Sonia Arrison of TechNewsWorld considered the transparency in pledge and donation amounts to be an important open-source element of moneybomb success: "Those revelations stand in direct contrast to traditional campaigns, which tend to be silent and proprietary about who is donating."

Campaign finance analyst Leslie Wayne regarded the YouTube and viral campaigning associated with moneybombs as an unexpected new trend in campaign finance. Wayne found the November 5 event a remarkable success because "the Paul campaign never even asked donors for the money. A grassroots group of Paul supporters, via the Internet, all decided to have a one-day online fund-raiser for Dr. Paul." RealClearPolitics considered Paul's two largest moneybombs to be one of the five moments that changed the 2007 GOP race, and the "incredibly successful" November 5 moneybomb was awarded a Golden Dot as "Technology Impact Moment of the Year" at the 2008 Politics Online Conference.

The link between moneybombs and polling results is unclear.

==Single-day fundraising comparisons==
In 2000, after defeating George W. Bush in the New Hampshire Republican primary, John McCain raised $1 million online in 24 hours.

When John Kerry accepted the Democratic nomination in 2004, he raised $5.7 million in one day, partially over the Internet.

On January 8, 2007, a one-day call center organized by Mitt Romney raised $3,143,404 in donations ($6.5 million including both donations and pledges).

An anonymous Republican fundraising strategist found a close comparison between moneybombs and smaller Daily Kos fundraising pushes, and looked forward the possibility of "efforts to replicate this performance".

In November 2007, The New York Times and the Associated Press stated that the one-day fundraising record among 2008 presidential candidates was held by Hillary Clinton for raising $6.2 million on June 30, 2007. Other sources awarded Paul the one-day record for the December 16 event, while the Times and AP did not mention Clinton's total in their December coverage.

On December 15, 2007, Dennis Kucinich raised $131,400 from approximately 1,600 donors.

On February 5–6, 2008, in the aftermath of the Super Tuesday primaries, Barack Obama raised at least $3 million from 7 p.m. to 7 p.m. EST. On September 3–4, 2008, the night after Sarah Palin gave her speech at the Republican National Convention, Barack Obama raised $10 million from over 130,000 donors.

On November 2, 2009, Congressman Alan Grayson (D-Orlando) raised nearly $570,000 in a one-day moneybomb for his re-election campaign.

On January 11, 2010, the Republican candidate for the United States Senate seat in Massachusetts, Scott Brown, used this method of fundraising to raise well over one million dollars for his campaign.

On October 19, 2011, Ron Paul campaigners conducted a major online fundraiser to counteract what they saw as a blackout of Ron Paul by the mainstream media.

On February 9–10, 2016, Bernie Sanders raised $6.4 million after winning the New Hampshire Primary. This came after raising $3 million after a close loss in the Iowa caucus on February 1.

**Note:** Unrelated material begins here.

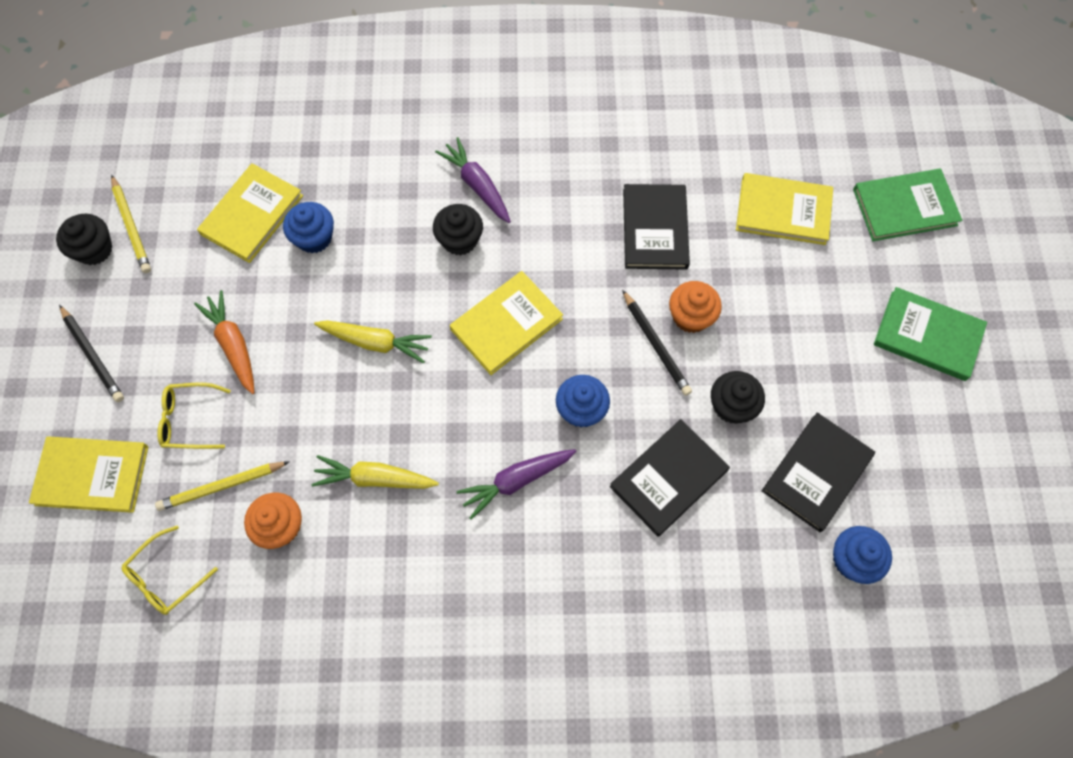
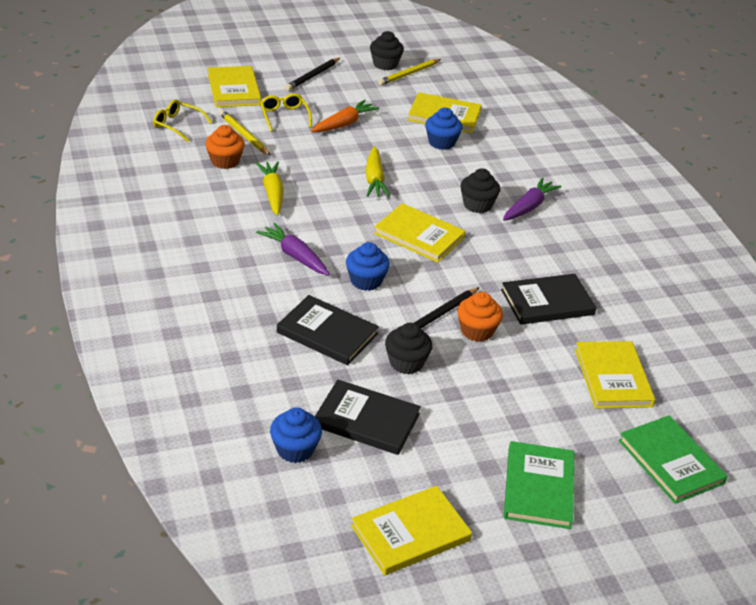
camera: 70 degrees right, 30 degrees down
none -> yellow book [351,486,472,576]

On September 26–27, 2016, Donald Trump raised $18 million after the first presidential debate of 2016. His campaign pulled in $18 million in online donations in the 24 hours after the first debate with Hillary Clinton.

On February 19–20, 2019, Bernie Sanders raised $5.9 million from 223,000 donors after announcing his campaign for the 2020 Democratic presidential nomination.

In the 24 hours after the 2024 State of the Union Address, which occurred on March 7, Joe Biden's re-election campaign raised $10 million. In a fundraiser at Radio City Music Hall on March 28, Biden raised $25 million.